● Work to be completed
The part below that opens with the line containing "حرارة النهار القياسية)" and closes with the line containing "می‌کنند، اپل برای" should be copied exactly, minus any pictures.

● Records for this exercise
----
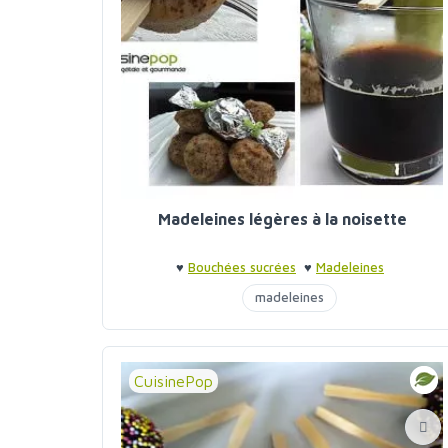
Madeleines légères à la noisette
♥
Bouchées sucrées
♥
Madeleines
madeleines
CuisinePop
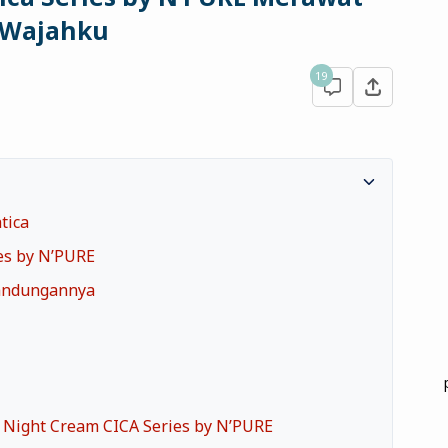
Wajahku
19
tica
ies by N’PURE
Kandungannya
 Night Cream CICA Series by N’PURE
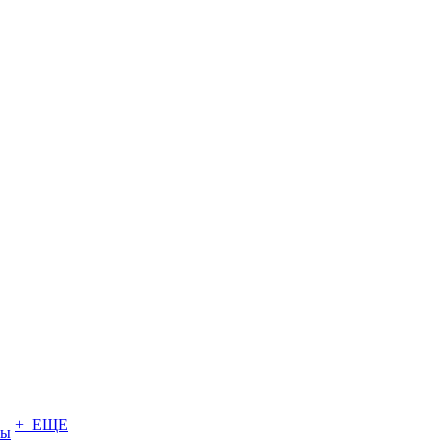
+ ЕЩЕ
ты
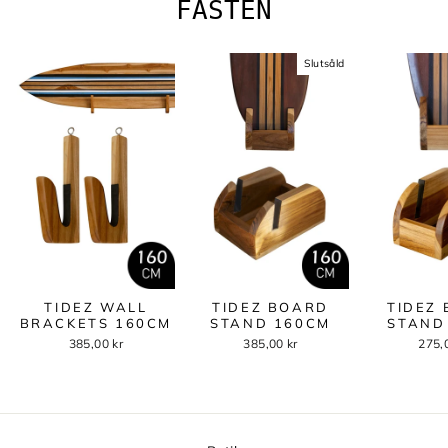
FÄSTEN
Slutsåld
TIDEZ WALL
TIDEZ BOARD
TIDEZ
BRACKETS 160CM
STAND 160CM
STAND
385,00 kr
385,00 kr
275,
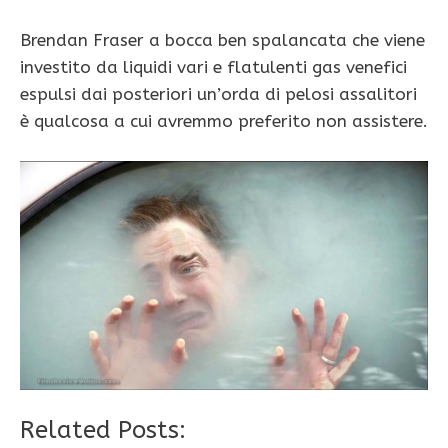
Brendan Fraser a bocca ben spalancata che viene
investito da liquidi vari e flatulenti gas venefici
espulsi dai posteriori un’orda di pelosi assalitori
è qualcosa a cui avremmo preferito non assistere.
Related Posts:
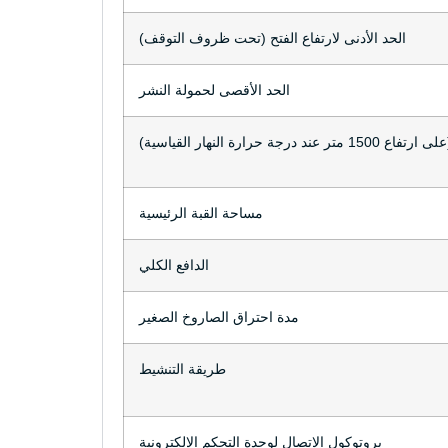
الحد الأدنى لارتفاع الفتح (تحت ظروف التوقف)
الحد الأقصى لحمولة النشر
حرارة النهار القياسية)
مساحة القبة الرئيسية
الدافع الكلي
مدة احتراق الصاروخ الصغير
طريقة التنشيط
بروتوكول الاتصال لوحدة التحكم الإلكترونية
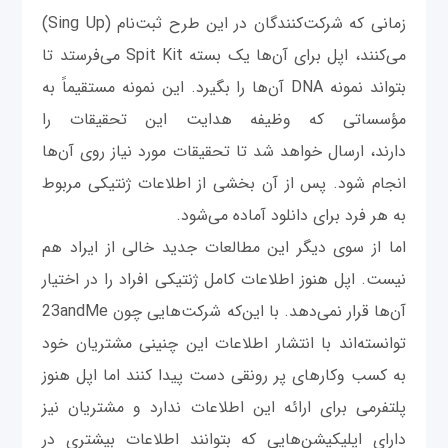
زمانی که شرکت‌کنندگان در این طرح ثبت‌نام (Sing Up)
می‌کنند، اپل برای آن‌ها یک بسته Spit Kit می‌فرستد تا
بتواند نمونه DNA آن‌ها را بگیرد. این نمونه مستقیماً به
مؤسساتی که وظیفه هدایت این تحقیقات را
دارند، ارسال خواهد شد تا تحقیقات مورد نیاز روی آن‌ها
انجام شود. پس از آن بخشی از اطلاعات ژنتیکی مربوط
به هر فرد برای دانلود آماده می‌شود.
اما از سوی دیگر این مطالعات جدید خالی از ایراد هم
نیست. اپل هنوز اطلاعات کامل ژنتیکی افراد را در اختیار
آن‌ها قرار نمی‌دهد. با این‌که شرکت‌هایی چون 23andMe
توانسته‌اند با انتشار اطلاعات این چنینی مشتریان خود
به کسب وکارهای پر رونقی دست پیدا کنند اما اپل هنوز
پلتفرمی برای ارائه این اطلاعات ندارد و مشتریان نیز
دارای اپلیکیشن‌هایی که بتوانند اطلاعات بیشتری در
----
● Response area
حرارة النهار القياسية)
مساحة القبة الرئيسية
الدافع الكلي
مدة احتراق الصاروخ الصغير
طريقة التنشيط
بروتوكول الاتصال لوحدة التحكم الإلكترونية
زمانی که شرکت‌کنندگان در این طرح ثبت‌نام (Sing Up)
می‌کنند، اپل برای آن‌ها یک بسته Spit Kit می‌فرستد تا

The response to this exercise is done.